During the last full weekend of June I spent some time with a fellow HMDB regular collecting and documenting the markers around Hanover. With “Plenty Enough Blame to Go Around” in hand for reference, we were able to locate the majority of the markers (list) (map). For the set, our photos are a little sparse. The town of Hanover has grown a bit over the century plus since the battle. As such, in several places where historical homes or sites are referenced, a modern construction home or business now stands. Plaques indicating a structure stood at the time of the battle are fixed to numerous buildings around the center of town. However I cannot locate any specific references which might guide a visitor to the name or history of these structures. So while I have a score of photos of buildings, none have any context which can be linked to marker entries with any degree of accuracy.

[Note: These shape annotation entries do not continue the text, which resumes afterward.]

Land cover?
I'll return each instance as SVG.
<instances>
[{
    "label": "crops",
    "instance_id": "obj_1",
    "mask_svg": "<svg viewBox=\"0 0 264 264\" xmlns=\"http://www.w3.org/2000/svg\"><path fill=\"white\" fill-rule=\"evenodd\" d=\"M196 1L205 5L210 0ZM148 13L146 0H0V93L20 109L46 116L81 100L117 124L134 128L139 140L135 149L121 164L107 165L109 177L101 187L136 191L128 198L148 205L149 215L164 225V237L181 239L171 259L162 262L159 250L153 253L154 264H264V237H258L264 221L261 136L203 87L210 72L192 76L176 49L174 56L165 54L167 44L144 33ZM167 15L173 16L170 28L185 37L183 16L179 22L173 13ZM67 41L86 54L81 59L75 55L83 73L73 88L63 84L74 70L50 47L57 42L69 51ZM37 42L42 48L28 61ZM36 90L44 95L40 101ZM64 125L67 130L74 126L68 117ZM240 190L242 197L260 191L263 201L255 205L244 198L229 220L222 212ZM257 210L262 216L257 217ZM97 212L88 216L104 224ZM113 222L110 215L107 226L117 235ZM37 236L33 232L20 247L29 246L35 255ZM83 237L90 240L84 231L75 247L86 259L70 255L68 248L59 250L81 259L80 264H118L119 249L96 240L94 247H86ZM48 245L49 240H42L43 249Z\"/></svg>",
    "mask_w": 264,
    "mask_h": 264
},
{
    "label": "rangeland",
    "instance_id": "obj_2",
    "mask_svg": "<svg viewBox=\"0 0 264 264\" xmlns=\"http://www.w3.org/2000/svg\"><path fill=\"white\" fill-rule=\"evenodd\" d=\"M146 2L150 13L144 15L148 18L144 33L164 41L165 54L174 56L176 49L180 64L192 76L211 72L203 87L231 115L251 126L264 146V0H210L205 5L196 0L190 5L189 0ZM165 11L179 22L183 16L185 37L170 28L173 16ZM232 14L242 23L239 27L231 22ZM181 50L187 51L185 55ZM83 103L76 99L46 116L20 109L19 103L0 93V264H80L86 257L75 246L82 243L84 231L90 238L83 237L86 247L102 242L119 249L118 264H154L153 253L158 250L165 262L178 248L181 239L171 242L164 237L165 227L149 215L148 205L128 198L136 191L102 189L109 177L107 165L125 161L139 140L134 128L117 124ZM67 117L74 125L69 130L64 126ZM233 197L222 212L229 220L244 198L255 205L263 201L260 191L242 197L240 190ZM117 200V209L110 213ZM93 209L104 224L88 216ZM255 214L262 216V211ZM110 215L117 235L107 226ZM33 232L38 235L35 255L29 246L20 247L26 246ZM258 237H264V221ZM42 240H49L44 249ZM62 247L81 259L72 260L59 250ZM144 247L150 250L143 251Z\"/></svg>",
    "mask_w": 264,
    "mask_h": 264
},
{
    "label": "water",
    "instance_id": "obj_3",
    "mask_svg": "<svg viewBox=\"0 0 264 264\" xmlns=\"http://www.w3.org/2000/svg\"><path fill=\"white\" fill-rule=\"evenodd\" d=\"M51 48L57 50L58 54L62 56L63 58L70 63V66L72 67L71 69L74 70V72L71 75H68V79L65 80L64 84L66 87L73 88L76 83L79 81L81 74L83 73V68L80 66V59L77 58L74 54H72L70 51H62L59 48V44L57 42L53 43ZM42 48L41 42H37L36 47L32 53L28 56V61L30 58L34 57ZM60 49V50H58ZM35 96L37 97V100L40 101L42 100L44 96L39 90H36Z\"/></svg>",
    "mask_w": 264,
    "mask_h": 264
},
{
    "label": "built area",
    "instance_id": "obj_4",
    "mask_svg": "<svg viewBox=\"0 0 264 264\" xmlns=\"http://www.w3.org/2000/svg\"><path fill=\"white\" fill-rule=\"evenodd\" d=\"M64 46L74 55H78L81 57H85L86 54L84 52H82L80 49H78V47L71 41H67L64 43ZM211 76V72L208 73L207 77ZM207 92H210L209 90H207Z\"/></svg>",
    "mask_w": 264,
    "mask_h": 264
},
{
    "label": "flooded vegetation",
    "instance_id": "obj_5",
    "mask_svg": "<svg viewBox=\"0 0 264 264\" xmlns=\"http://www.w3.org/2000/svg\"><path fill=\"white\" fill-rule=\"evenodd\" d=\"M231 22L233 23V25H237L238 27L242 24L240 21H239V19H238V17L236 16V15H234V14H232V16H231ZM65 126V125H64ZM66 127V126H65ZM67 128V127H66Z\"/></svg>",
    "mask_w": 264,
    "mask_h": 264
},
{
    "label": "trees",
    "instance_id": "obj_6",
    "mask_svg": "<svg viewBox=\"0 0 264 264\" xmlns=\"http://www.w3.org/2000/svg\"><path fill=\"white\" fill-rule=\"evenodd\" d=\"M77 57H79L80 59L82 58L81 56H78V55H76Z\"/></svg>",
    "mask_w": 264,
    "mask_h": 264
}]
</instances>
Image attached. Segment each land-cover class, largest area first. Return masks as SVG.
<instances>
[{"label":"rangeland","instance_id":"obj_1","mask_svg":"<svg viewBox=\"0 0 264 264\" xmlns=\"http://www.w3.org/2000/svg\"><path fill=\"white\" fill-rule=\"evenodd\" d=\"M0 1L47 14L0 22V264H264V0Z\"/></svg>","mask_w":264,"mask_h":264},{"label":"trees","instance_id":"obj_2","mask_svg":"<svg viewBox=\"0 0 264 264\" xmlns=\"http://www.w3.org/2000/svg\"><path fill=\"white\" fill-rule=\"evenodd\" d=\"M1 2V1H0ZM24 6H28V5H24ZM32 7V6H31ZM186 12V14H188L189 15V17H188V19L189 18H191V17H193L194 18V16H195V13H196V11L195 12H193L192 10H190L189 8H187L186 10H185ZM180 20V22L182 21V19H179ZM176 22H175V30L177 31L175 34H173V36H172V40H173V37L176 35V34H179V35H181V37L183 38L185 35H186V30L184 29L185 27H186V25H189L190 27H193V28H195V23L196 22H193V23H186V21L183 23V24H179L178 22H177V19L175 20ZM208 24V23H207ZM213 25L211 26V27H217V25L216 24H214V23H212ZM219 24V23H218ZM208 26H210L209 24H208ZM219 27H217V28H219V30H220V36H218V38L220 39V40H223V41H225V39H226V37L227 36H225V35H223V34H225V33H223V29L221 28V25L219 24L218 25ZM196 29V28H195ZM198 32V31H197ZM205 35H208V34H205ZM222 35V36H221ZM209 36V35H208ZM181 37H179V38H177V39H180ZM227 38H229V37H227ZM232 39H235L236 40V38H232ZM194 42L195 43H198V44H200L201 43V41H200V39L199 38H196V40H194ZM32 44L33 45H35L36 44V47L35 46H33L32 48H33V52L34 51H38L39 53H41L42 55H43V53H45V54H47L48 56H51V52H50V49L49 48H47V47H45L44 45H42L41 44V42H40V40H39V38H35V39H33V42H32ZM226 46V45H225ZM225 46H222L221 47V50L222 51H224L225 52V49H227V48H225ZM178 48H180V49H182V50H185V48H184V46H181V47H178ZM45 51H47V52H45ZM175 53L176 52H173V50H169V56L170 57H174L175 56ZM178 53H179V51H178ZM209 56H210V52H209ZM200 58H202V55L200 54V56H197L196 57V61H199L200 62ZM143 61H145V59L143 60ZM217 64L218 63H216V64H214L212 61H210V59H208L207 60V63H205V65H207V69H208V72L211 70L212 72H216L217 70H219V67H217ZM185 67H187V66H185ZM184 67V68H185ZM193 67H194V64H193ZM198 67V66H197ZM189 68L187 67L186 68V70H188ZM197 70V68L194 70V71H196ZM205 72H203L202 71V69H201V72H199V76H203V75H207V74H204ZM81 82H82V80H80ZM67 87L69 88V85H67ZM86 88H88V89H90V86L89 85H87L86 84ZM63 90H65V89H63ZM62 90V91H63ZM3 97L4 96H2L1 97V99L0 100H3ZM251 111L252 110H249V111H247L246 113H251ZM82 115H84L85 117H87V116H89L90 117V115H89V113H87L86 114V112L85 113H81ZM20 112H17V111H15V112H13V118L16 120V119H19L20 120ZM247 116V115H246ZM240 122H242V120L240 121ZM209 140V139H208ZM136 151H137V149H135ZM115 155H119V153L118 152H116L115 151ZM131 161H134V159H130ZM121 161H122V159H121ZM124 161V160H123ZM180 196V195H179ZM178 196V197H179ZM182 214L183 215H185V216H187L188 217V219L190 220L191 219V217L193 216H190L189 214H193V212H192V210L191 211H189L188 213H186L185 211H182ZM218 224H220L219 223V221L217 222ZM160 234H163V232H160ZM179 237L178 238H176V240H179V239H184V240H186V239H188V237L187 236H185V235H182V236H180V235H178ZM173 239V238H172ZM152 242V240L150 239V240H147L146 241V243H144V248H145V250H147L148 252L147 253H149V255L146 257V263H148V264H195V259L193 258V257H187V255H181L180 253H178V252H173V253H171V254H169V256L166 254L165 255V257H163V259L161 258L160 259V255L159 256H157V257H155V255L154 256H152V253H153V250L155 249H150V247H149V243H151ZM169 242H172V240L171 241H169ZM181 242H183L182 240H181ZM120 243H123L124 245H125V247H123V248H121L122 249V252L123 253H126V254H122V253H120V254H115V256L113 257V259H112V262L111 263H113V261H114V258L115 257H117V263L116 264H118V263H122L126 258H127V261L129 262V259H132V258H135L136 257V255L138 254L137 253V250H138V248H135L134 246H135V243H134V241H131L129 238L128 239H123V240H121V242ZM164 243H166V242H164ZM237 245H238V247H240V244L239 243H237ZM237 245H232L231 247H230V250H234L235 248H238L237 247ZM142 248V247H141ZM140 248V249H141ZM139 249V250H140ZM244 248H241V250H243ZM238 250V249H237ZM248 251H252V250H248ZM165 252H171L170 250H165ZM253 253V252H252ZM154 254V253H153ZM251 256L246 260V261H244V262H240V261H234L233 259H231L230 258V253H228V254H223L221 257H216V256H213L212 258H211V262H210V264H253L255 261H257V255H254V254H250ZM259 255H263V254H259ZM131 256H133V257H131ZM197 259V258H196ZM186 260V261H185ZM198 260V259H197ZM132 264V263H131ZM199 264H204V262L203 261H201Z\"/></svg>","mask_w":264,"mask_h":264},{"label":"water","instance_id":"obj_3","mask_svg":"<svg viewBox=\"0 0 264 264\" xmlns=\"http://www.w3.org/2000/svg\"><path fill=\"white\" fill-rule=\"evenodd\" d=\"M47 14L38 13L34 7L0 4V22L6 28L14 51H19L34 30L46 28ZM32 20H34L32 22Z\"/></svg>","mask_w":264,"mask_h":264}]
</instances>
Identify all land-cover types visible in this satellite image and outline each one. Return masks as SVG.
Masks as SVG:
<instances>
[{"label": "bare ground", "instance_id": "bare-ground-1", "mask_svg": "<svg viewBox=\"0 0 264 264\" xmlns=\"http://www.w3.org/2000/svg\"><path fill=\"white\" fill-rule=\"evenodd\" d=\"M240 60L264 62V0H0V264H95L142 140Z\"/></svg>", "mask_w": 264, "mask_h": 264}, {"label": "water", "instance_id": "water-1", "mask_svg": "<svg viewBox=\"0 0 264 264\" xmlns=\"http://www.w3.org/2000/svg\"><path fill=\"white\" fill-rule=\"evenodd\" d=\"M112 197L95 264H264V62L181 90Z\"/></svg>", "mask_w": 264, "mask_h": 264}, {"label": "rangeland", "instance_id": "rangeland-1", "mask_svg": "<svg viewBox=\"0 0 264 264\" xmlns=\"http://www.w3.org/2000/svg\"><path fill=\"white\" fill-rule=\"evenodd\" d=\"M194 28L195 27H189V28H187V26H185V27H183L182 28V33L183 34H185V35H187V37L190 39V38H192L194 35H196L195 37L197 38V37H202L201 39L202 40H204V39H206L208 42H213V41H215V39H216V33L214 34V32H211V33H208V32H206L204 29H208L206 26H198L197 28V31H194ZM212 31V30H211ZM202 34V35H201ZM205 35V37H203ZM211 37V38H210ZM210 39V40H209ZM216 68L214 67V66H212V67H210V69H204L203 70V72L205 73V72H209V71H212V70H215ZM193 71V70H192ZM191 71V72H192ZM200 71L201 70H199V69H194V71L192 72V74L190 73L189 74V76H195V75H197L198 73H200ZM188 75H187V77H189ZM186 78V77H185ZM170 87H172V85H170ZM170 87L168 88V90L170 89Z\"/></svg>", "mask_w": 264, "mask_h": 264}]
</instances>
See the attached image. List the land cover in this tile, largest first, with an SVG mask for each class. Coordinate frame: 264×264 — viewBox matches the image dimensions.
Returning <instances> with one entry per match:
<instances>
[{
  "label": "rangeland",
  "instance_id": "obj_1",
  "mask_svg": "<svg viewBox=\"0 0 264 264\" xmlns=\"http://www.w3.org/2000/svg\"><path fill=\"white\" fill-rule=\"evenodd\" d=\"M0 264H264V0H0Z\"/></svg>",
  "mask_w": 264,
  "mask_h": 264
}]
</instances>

The Federal Monument in Mount Olivet Cemetery is noteworthy.
The two field pieces flanking the monument are actually replicas. Their form and appearance are in line with similar replicas cast for the Gettysburg battlefield. While looking like 3-inch Ordnance rifles from a distance, these have rough exteriors, a visible lateral casting seam, not to mention a lack of standard markings.
However, in the town square are two authentic Civil War era pieces. Two 2.9 inch Parrott Rifles. One of which is touted as “No. 1.” Both carry the letters “C. P.” over the trunnions.
While I’ve read and heard several sources state this particular piece above (No 1) was the “very first Parrott rifle ever made,” the claim does not match with the records. Robert Parrott had experimented with the design prior to 1861, but the first batch accepted by the government was a set of ten 2.9-inch, 10-pounder rifles in May 1861. However, pre-dating the government delivery considerably, one Parrott rifle was delivered to the Commonwealth of Virginia in 1860. Just after the outbreak of the war, the states of New York and Pennsylvania ordered examples of the Parrott 10-pounders. The New York examples are stamped “S.N.Y.” over the trunnions. The Pennsylvania order received the initials “C.P.” for Commonwealth of Pennsylvania. (For a full discussion, please refer to Field Artillery Weapons of the Civil War, by James C. Hazlett, Edwin Olmstead, and M. Hume Parks, page 109-110). In addition to the twins at Hanover, two more examples of this batch are displayed on the Gettysburg battlefield.
The markers at Hanover add to a growing collection of the Gettysburg Campaign. Most of the Civil War trails markers for the Gettysburg Campaign are in the database now. As time permits, I’ll dress up groupings as done with Antietam.